Welcome to Afternoon Latte! This is a series I am trying out. It is intended to be a little something interesting and not to terribly deep to get you through the end of the day and into the evening! We'll see if I can keep finding light and frothy things to talk about but for now, take a sip, it is just the right temperature!
Okay, time for a little evolutionary fun. This link will take you to the BoxCar2D site.
At this site you can watch as cars run through an evolutionary algorithm. It starts with a randomly generated stet of triangles and wheels and test them for “fitness” by running them over a variable two dimensional track the further that car gets the more evolutionary fit it is considered.
After 20 cars the two fittest are chosen to be the “parents” for the next generation of cars. This should mean that the cars improve in fitness over time. However they don’t just conserve the traits of the previous generation, you can control the mutation rate raising or lowering it.
This illustrates very well that mutation is not always good or bad. Many of the new mutant cars basically fall on their heads and die without getting anywhere on the fitness test. Others seem to have all the traits needed but as they hit the various challenges of the track then can be stopped by not having enough traction or by flipping over on their heads and dying.

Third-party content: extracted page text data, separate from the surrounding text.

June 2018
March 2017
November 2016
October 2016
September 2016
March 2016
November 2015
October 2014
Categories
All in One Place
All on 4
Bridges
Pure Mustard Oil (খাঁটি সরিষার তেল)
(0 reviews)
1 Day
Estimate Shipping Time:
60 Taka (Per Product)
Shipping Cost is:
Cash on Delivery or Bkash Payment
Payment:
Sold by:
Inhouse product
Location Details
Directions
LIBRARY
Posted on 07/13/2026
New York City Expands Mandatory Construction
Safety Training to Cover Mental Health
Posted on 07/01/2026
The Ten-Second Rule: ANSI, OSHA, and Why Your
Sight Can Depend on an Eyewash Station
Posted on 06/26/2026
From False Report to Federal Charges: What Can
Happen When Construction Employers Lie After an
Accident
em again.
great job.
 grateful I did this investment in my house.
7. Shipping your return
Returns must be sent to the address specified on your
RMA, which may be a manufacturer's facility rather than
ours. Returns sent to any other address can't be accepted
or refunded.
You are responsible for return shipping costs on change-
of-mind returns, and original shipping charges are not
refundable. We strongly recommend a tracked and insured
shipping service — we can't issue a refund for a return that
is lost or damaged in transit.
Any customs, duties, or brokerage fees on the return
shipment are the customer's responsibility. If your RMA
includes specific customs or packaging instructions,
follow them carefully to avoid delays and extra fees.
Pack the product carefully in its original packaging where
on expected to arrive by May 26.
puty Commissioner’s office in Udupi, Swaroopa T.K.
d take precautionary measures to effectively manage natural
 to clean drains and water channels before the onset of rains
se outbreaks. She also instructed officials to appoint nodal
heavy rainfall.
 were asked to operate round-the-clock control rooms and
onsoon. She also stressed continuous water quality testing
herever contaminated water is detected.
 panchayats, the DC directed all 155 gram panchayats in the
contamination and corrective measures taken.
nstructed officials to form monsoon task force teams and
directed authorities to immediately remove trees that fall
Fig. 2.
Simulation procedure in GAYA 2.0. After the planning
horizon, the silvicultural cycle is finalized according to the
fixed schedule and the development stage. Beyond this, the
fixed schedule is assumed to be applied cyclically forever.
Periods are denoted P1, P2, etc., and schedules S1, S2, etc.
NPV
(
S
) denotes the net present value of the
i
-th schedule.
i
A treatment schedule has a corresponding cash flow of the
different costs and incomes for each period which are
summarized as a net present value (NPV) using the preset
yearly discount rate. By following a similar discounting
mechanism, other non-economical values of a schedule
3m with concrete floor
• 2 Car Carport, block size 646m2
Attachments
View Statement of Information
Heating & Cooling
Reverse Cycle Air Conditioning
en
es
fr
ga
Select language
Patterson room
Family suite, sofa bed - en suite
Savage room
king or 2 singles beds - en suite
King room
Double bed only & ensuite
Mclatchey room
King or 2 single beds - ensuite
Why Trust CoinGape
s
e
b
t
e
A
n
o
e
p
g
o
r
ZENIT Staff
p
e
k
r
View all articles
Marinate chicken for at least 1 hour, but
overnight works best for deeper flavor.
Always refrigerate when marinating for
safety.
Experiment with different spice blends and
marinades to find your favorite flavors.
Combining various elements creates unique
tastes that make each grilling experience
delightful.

The inventor of this little time waster also set a boundary condition so that in any given generation a car can only go so far. It is an average of the total amount of fitness of the previous generation, that is what the number in the parentheses is.
You also have the ability to control the maximum number of wheels and how frequently that maximum is reached.
All in all it is great way to show how evolution happens, and what happens when there are more or less mutations in a single generation of a population. Over time the cars do get better but it is an up and down process instead of a single rising line that so many people think of evolution as. If you let it run for a while you will even see the “regression to norm” where extreme progress is very rarely kept, but rather after a spike the averages will tend to return to the same range. There are also plenty of “unfit” mutations just like in real life.
Go there and give it at try. It is endlessly diverting and you will find that some of the cars you think are going to be winners turn out to be less fit than the oddballs. Be sure to let it run for a while, and do play with the controls for mutation rate!
The floor (or in this case the road) is yours!